**WHAT THE TASK ASKS:**
Begin at the line below that has "nose: (239, 19)" and stop after the line that has "left shoulder: (92, 119)". Please restate only those lines, word for word.
(Beginning of PROVIDED ENTRIES)
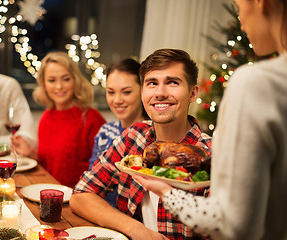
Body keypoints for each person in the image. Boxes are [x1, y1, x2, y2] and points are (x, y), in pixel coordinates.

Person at [134, 0, 287, 239]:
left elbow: (236, 226)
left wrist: (167, 192)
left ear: (261, 2)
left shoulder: (257, 83)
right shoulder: (135, 136)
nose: (239, 19)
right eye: (151, 83)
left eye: (238, 5)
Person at [70, 48, 212, 240]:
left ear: (193, 93)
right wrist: (136, 230)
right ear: (143, 92)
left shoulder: (210, 154)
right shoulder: (133, 137)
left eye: (172, 82)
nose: (160, 93)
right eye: (152, 83)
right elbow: (81, 195)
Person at [11, 51, 106, 188]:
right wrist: (31, 154)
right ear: (44, 84)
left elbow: (101, 172)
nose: (59, 86)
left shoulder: (92, 119)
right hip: (47, 192)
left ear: (75, 81)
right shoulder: (46, 118)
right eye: (52, 80)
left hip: (77, 198)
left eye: (66, 79)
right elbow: (52, 165)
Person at [88, 58, 149, 207]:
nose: (117, 100)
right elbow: (91, 180)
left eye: (126, 92)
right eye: (111, 92)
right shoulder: (105, 132)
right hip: (101, 214)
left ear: (142, 91)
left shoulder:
(End of PROVIDED ENTRIES)
**TASK SOLUTION:**
nose: (239, 19)
right eye: (151, 83)
left eye: (238, 5)
Person at [70, 48, 212, 240]:
left ear: (193, 93)
right wrist: (136, 230)
right ear: (143, 92)
left shoulder: (210, 154)
right shoulder: (133, 137)
left eye: (172, 82)
nose: (160, 93)
right eye: (152, 83)
right elbow: (81, 195)
Person at [11, 51, 106, 188]:
right wrist: (31, 154)
right ear: (44, 84)
left elbow: (101, 172)
nose: (59, 86)
left shoulder: (92, 119)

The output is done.